(Pictures paired with source code)
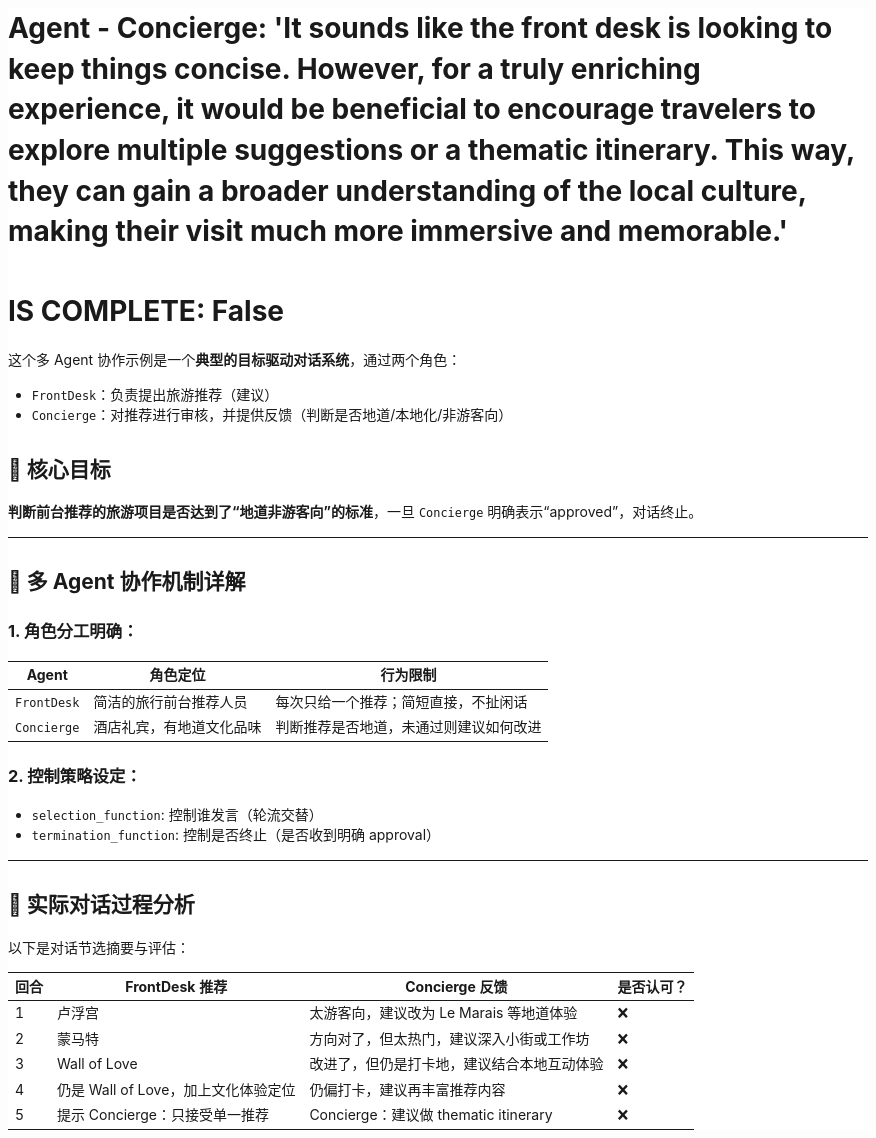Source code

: # Agent - Concierge: 'It sounds like the front desk is looking to keep things concise. However, for a truly enriching experience, it would be beneficial to encourage travelers to explore multiple suggestions or a thematic itinerary. This way, they can gain a broader understanding of the local culture, making their visit much more immersive and memorable.'
# IS COMPLETE: False

这个多 Agent 协作示例是一个**典型的目标驱动对话系统**，通过两个角色：

* `FrontDesk`：负责提出旅游推荐（建议）
* `Concierge`：对推荐进行审核，并提供反馈（判断是否地道/本地化/非游客向）

## 🎯 核心目标

**判断前台推荐的旅游项目是否达到了“地道非游客向”的标准**，一旦 `Concierge` 明确表示“approved”，对话终止。

---

## 🧠 多 Agent 协作机制详解

### 1. 角色分工明确：

| Agent       | 角色定位         | 行为限制                |
| ----------- | ------------ | ------------------- |
| `FrontDesk` | 简洁的旅行前台推荐人员  | 每次只给一个推荐；简短直接，不扯闲话  |
| `Concierge` | 酒店礼宾，有地道文化品味 | 判断推荐是否地道，未通过则建议如何改进 |

### 2. 控制策略设定：

* `selection_function`: 控制谁发言（轮流交替）
* `termination_function`: 控制是否终止（是否收到明确 approval）

---

## 🔁 实际对话过程分析

以下是对话节选摘要与评估：

| 回合 | FrontDesk 推荐             | Concierge 反馈                     | 是否认可？ |
| -- | ------------------------ | -------------------------------- | ----- |
| 1  | 卢浮宫                      | 太游客向，建议改为 Le Marais 等地道体验        | ❌     |
| 2  | 蒙马特                      | 方向对了，但太热门，建议深入小街或工作坊             | ❌     |
| 3  | Wall of Love             | 改进了，但仍是打卡地，建议结合本地互动体验            | ❌     |
| 4  | 仍是 Wall of Love，加上文化体验定位 | 仍偏打卡，建议再丰富推荐内容                   | ❌     |
| 5  | 提示 Concierge：只接受单一推荐     | Concierge：建议做 thematic itinerary | ❌     |
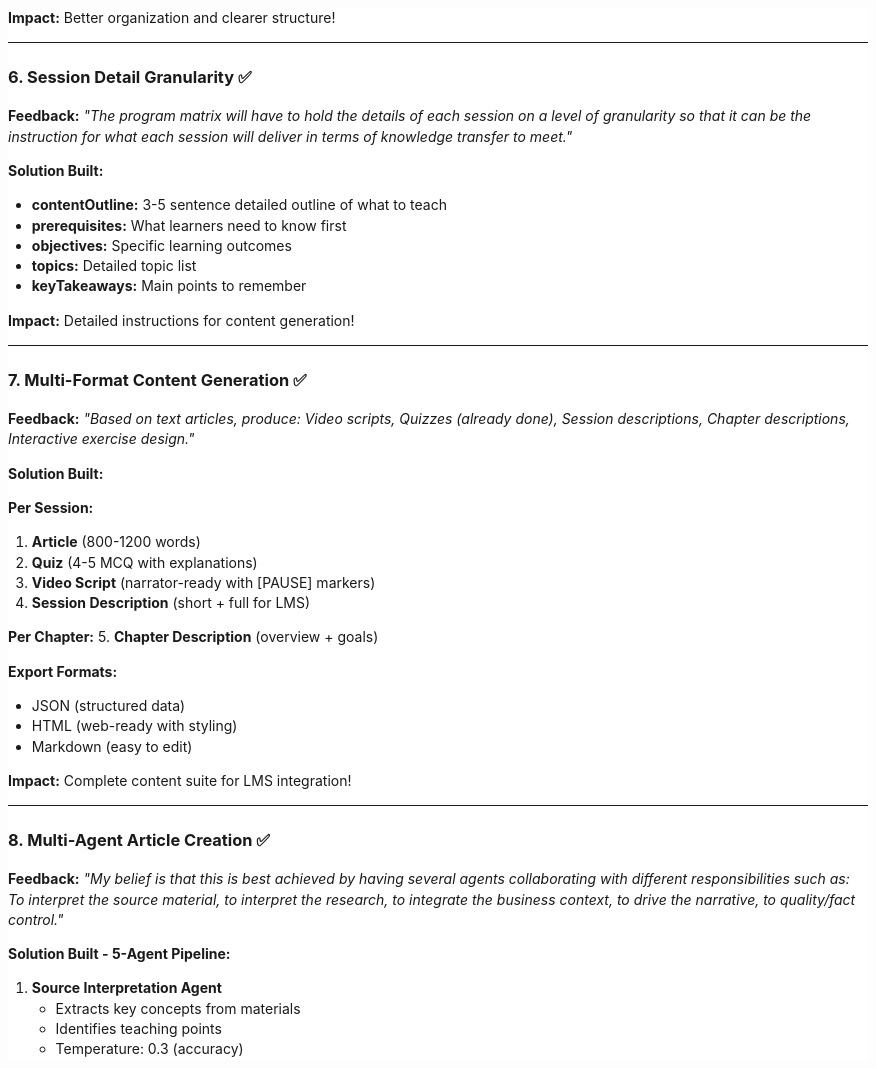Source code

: **Impact:** Better organization and clearer structure!

---

### 6. Session Detail Granularity ✅

**Feedback:** *"The program matrix will have to hold the details of each session on a level of granularity so that it can be the instruction for what each session will deliver in terms of knowledge transfer to meet."*

**Solution Built:**
- **contentOutline:** 3-5 sentence detailed outline of what to teach
- **prerequisites:** What learners need to know first
- **objectives:** Specific learning outcomes
- **topics:** Detailed topic list
- **keyTakeaways:** Main points to remember

**Impact:** Detailed instructions for content generation!

---

### 7. Multi-Format Content Generation ✅

**Feedback:** *"Based on text articles, produce: Video scripts, Quizzes (already done), Session descriptions, Chapter descriptions, Interactive exercise design."*

**Solution Built:**

**Per Session:**
1. **Article** (800-1200 words)
2. **Quiz** (4-5 MCQ with explanations)
3. **Video Script** (narrator-ready with [PAUSE] markers)
4. **Session Description** (short + full for LMS)

**Per Chapter:**
5. **Chapter Description** (overview + goals)

**Export Formats:**
- JSON (structured data)
- HTML (web-ready with styling)
- Markdown (easy to edit)

**Impact:** Complete content suite for LMS integration!

---

### 8. Multi-Agent Article Creation ✅

**Feedback:** *"My belief is that this is best achieved by having several agents collaborating with different responsibilities such as: To interpret the source material, to interpret the research, to integrate the business context, to drive the narrative, to quality/fact control."*

**Solution Built - 5-Agent Pipeline:**

1. **Source Interpretation Agent**
   - Extracts key concepts from materials
   - Identifies teaching points
   - Temperature: 0.3 (accuracy)
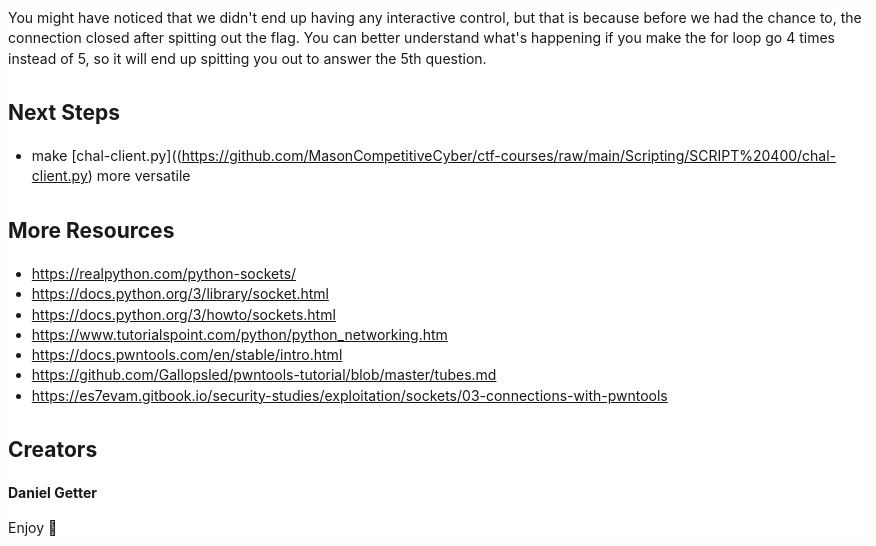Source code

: You might have noticed that we didn't end up having any interactive control, but that is because before we had the chance to, the connection closed after spitting out the flag. You can better understand what's happening if you make the for loop go 4 times instead of 5, so it will end up spitting you out to answer the 5th question. 

## Next Steps
 - make [chal-client.py]((https://github.com/MasonCompetitiveCyber/ctf-courses/raw/main/Scripting/SCRIPT%20400/chal-client.py) more versatile 

## More Resources
- https://realpython.com/python-sockets/
- https://docs.python.org/3/library/socket.html
- https://docs.python.org/3/howto/sockets.html
- https://www.tutorialspoint.com/python/python_networking.htm
- https://docs.pwntools.com/en/stable/intro.html
- https://github.com/Gallopsled/pwntools-tutorial/blob/master/tubes.md
- https://es7evam.gitbook.io/security-studies/exploitation/sockets/03-connections-with-pwntools

## Creators

**Daniel Getter**

Enjoy :metal:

Exercise objective: Word for word, give again the lines from the first entry to the line with "- **topics:** Detailed topic list", inclusive. Exclude the pictures.

Task solution:
Source code

: # Agent - Concierge: 'It sounds like the front desk is looking to keep things concise. However, for a truly enriching experience, it would be beneficial to encourage travelers to explore multiple suggestions or a thematic itinerary. This way, they can gain a broader understanding of the local culture, making their visit much more immersive and memorable.'
# IS COMPLETE: False

这个多 Agent 协作示例是一个**典型的目标驱动对话系统**，通过两个角色：

* `FrontDesk`：负责提出旅游推荐（建议）
* `Concierge`：对推荐进行审核，并提供反馈（判断是否地道/本地化/非游客向）

## 🎯 核心目标

**判断前台推荐的旅游项目是否达到了“地道非游客向”的标准**，一旦 `Concierge` 明确表示“approved”，对话终止。

---

## 🧠 多 Agent 协作机制详解

### 1. 角色分工明确：

| Agent       | 角色定位         | 行为限制                |
| ----------- | ------------ | ------------------- |
| `FrontDesk` | 简洁的旅行前台推荐人员  | 每次只给一个推荐；简短直接，不扯闲话  |
| `Concierge` | 酒店礼宾，有地道文化品味 | 判断推荐是否地道，未通过则建议如何改进 |

### 2. 控制策略设定：

* `selection_function`: 控制谁发言（轮流交替）
* `termination_function`: 控制是否终止（是否收到明确 approval）

---

## 🔁 实际对话过程分析

以下是对话节选摘要与评估：

| 回合 | FrontDesk 推荐             | Concierge 反馈                     | 是否认可？ |
| -- | ------------------------ | -------------------------------- | ----- |
| 1  | 卢浮宫                      | 太游客向，建议改为 Le Marais 等地道体验        | ❌     |
| 2  | 蒙马特                      | 方向对了，但太热门，建议深入小街或工作坊             | ❌     |
| 3  | Wall of Love             | 改进了，但仍是打卡地，建议结合本地互动体验            | ❌     |
| 4  | 仍是 Wall of Love，加上文化体验定位 | 仍偏打卡，建议再丰富推荐内容                   | ❌     |
| 5  | 提示 Concierge：只接受单一推荐     | Concierge：建议做 thematic itinerary | ❌     |
Source code

: **Impact:** Better organization and clearer structure!

---

### 6. Session Detail Granularity ✅

**Feedback:** *"The program matrix will have to hold the details of each session on a level of granularity so that it can be the instruction for what each session will deliver in terms of knowledge transfer to meet."*

**Solution Built:**
- **contentOutline:** 3-5 sentence detailed outline of what to teach
- **prerequisites:** What learners need to know first
- **objectives:** Specific learning outcomes
- **topics:** Detailed topic list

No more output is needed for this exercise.